Directive.
Copy the data below, replacing "Lenovo" with "Dell" wherever it occurs and keeping everything else the same.
BEGIN
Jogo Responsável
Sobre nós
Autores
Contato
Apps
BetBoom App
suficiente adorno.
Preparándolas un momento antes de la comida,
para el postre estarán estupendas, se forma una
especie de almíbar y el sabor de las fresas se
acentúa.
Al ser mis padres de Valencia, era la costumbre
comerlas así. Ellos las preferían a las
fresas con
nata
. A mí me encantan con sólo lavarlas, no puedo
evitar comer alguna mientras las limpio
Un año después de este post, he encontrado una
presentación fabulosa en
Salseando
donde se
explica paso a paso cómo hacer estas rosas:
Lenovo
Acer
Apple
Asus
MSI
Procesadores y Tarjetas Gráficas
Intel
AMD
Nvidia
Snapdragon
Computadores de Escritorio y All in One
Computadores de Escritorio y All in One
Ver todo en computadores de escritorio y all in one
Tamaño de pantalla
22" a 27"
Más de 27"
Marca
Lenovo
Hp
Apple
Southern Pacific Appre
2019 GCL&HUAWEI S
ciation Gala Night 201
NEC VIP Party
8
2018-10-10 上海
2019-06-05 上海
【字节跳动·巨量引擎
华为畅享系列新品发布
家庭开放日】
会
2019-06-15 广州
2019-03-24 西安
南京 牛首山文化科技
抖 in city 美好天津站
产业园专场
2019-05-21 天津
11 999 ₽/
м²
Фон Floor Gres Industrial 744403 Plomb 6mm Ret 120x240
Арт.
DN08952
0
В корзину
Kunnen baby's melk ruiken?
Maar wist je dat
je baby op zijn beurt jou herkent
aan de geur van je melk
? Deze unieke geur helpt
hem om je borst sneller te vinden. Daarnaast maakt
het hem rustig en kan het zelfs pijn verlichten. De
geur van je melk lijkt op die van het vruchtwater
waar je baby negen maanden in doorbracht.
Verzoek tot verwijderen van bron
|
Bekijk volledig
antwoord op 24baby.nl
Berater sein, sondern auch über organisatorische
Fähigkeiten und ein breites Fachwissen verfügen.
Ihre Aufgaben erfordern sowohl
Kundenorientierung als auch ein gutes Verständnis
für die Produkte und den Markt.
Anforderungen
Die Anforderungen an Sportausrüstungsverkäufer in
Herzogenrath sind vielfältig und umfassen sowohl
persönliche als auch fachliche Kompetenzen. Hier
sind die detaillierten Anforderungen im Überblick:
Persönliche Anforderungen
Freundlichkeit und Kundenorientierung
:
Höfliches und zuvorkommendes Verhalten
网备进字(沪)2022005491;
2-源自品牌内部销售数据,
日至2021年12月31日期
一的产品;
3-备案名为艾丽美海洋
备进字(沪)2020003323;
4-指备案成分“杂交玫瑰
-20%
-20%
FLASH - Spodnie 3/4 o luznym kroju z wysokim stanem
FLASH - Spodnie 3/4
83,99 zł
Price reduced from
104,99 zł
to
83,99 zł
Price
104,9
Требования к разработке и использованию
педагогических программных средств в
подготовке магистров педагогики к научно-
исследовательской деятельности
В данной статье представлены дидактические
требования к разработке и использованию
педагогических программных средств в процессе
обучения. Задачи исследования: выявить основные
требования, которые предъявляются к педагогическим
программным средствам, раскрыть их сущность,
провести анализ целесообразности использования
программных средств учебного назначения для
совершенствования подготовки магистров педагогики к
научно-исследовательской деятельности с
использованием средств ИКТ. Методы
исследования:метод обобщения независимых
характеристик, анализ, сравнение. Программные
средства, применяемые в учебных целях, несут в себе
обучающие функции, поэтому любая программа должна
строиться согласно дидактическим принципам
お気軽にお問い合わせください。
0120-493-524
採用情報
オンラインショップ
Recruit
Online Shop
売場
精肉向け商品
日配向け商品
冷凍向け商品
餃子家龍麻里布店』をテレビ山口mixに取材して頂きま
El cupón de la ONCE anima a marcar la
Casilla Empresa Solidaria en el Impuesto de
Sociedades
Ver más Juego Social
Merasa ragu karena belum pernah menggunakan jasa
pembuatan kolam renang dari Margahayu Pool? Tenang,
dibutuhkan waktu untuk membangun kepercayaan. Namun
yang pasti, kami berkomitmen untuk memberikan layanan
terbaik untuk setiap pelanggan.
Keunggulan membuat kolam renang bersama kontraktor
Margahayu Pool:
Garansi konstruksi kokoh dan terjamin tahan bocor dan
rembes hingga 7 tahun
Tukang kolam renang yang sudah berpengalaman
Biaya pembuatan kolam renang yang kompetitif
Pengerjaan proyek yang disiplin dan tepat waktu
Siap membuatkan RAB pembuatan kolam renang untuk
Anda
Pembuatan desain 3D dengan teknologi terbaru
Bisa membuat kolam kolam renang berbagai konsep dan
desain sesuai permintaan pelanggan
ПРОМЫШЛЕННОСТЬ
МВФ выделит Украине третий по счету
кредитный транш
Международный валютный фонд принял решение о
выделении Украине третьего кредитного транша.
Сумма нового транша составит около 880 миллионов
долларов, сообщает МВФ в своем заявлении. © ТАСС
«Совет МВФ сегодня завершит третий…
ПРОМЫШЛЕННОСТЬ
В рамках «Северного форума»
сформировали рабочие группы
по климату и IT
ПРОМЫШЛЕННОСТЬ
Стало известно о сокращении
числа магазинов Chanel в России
END
Written solution.
Jogo Responsável
Sobre nós
Autores
Contato
Apps
BetBoom App
suficiente adorno.
Preparándolas un momento antes de la comida,
para el postre estarán estupendas, se forma una
especie de almíbar y el sabor de las fresas se
acentúa.
Al ser mis padres de Valencia, era la costumbre
comerlas así. Ellos las preferían a las
fresas con
nata
. A mí me encantan con sólo lavarlas, no puedo
evitar comer alguna mientras las limpio
Un año después de este post, he encontrado una
presentación fabulosa en
Salseando
donde se
explica paso a paso cómo hacer estas rosas:
Dell
Acer
Apple
Asus
MSI
Procesadores y Tarjetas Gráficas
Intel
AMD
Nvidia
Snapdragon
Computadores de Escritorio y All in One
Computadores de Escritorio y All in One
Ver todo en computadores de escritorio y all in one
Tamaño de pantalla
22" a 27"
Más de 27"
Marca
Dell
Hp
Apple
Southern Pacific Appre
2019 GCL&HUAWEI S
ciation Gala Night 201
NEC VIP Party
8
2018-10-10 上海
2019-06-05 上海
【字节跳动·巨量引擎
华为畅享系列新品发布
家庭开放日】
会
2019-06-15 广州
2019-03-24 西安
南京 牛首山文化科技
抖 in city 美好天津站
产业园专场
2019-05-21 天津
11 999 ₽/
м²
Фон Floor Gres Industrial 744403 Plomb 6mm Ret 120x240
Арт.
DN08952
0
В корзину
Kunnen baby's melk ruiken?
Maar wist je dat
je baby op zijn beurt jou herkent
aan de geur van je melk
? Deze unieke geur helpt
hem om je borst sneller te vinden. Daarnaast maakt
het hem rustig en kan het zelfs pijn verlichten. De
geur van je melk lijkt op die van het vruchtwater
waar je baby negen maanden in doorbracht.
Verzoek tot verwijderen van bron
|
Bekijk volledig
antwoord op 24baby.nl
Berater sein, sondern auch über organisatorische
Fähigkeiten und ein breites Fachwissen verfügen.
Ihre Aufgaben erfordern sowohl
Kundenorientierung als auch ein gutes Verständnis
für die Produkte und den Markt.
Anforderungen
Die Anforderungen an Sportausrüstungsverkäufer in
Herzogenrath sind vielfältig und umfassen sowohl
persönliche als auch fachliche Kompetenzen. Hier
sind die detaillierten Anforderungen im Überblick:
Persönliche Anforderungen
Freundlichkeit und Kundenorientierung
:
Höfliches und zuvorkommendes Verhalten
网备进字(沪)2022005491;
2-源自品牌内部销售数据,
日至2021年12月31日期
一的产品;
3-备案名为艾丽美海洋
备进字(沪)2020003323;
4-指备案成分“杂交玫瑰
-20%
-20%
FLASH - Spodnie 3/4 o luznym kroju z wysokim stanem
FLASH - Spodnie 3/4
83,99 zł
Price reduced from
104,99 zł
to
83,99 zł
Price
104,9
Требования к разработке и использованию
педагогических программных средств в
подготовке магистров педагогики к научно-
исследовательской деятельности
В данной статье представлены дидактические
требования к разработке и использованию
педагогических программных средств в процессе
обучения. Задачи исследования: выявить основные
требования, которые предъявляются к педагогическим
программным средствам, раскрыть их сущность,
провести анализ целесообразности использования
программных средств учебного назначения для
совершенствования подготовки магистров педагогики к
научно-исследовательской деятельности с
использованием средств ИКТ. Методы
исследования:метод обобщения независимых
характеристик, анализ, сравнение. Программные
средства, применяемые в учебных целях, несут в себе
обучающие функции, поэтому любая программа должна
строиться согласно дидактическим принципам
お気軽にお問い合わせください。
0120-493-524
採用情報
オンラインショップ
Recruit
Online Shop
売場
精肉向け商品
日配向け商品
冷凍向け商品
餃子家龍麻里布店』をテレビ山口mixに取材して頂きま
El cupón de la ONCE anima a marcar la
Casilla Empresa Solidaria en el Impuesto de
Sociedades
Ver más Juego Social
Merasa ragu karena belum pernah menggunakan jasa
pembuatan kolam renang dari Margahayu Pool? Tenang,
dibutuhkan waktu untuk membangun kepercayaan. Namun
yang pasti, kami berkomitmen untuk memberikan layanan
terbaik untuk setiap pelanggan.
Keunggulan membuat kolam renang bersama kontraktor
Margahayu Pool:
Garansi konstruksi kokoh dan terjamin tahan bocor dan
rembes hingga 7 tahun
Tukang kolam renang yang sudah berpengalaman
Biaya pembuatan kolam renang yang kompetitif
Pengerjaan proyek yang disiplin dan tepat waktu
Siap membuatkan RAB pembuatan kolam renang untuk
Anda
Pembuatan desain 3D dengan teknologi terbaru
Bisa membuat kolam kolam renang berbagai konsep dan
desain sesuai permintaan pelanggan
ПРОМЫШЛЕННОСТЬ
МВФ выделит Украине третий по счету
кредитный транш
Международный валютный фонд принял решение о
выделении Украине третьего кредитного транша.
Сумма нового транша составит около 880 миллионов
долларов, сообщает МВФ в своем заявлении. © ТАСС
«Совет МВФ сегодня завершит третий…
ПРОМЫШЛЕННОСТЬ
В рамках «Северного форума»
сформировали рабочие группы
по климату и IT
ПРОМЫШЛЕННОСТЬ
Стало известно о сокращении
числа магазинов Chanel в России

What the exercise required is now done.